Church warden Gareth Jones at Gladstone’s personal church entrance. Photo Jon Gower

My enthusiastic guide is church warden Gareth Jones, who moved to Hawarden in 1976, working as an apprentice at what was then the British Steel Corporation’s Shotton Works, which employed 11,000. He eventually became a senior manager before retiring after 43 years service and shares Gladstone’s fondness for St. Deiniol’s. Gareth explains “There has been a church here since the sixth century, when the saint planted his staff here. Gladstone even had his own porch and entrance. The carriage would bring him to a special, dedicated door, separate from the rest of the congregation.”

Burne-Jones windows at St. Deiniol’s, Hawarden. Photo Jon Gower

Gareth guides me around the many fascinating features of St.Deiniol’s. They include a memorial by the Gladstone family to one of their servants, Sarah Jones, who ran a busy orphanage in a building on the estate. There are some striking stained glass windows, designed by the Pre-Raphaelite Edward Burne-Jones, who was a friend of Gladstone’s and often stayed at the castle. 

Another window, the Armenian window, was gifted in gratitude for Gladstone’s trenchant speeches about the Armenian massacre. St Deiniol’s also has effigies of Gladstone and his wife, lying in “the boat of life” – even though their bodies are actually interred in London’s Westminster Abbey – as well as the funeral bier which transported his coffin on his final journey.

Gladstone Memorial Chapel. Photo Jon Gower.

One of the other notable church features is Gladstone’s own translation of his favourite hymn into Latin. One of its verses easily suggests the appeal of Augustus Toplady’s work for this incredibly hard-working politician: “Not the labour of my hands/Can fulfil Thy law’s demands;/Could my zeal no respite know,/Could my tears forever flow,/All for sin could not atone;/Thou must save, and Thou alone.’

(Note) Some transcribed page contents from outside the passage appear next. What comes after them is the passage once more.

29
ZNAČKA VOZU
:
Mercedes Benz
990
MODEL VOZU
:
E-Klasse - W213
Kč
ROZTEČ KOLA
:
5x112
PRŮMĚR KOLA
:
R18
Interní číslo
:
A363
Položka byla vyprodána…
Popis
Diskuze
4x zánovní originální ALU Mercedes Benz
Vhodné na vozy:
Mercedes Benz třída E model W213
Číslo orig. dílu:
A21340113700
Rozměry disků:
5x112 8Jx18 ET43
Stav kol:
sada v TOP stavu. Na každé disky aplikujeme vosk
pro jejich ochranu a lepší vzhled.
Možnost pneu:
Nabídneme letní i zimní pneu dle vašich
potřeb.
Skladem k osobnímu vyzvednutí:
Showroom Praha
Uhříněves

For a man so besotted with words, and so intelligently aware of the power they can exert when properly employed, the hymn seems to capture Gladstone’s ethos of hard work as well as the simplicity of his Christian faith. Just as surely as his own words can still resonate loudly, perhaps especially now: “Nothing that is morally wrong can be politically right.” You can say that again.

Jon Gower is Transport for Wales’ writer-in-residence. He will be travelling the breadth and length of the country over the course of a year, reporting on his travels and gathering material for The Great Book of Wales, to be published by the H’mm Foundation in late 2026.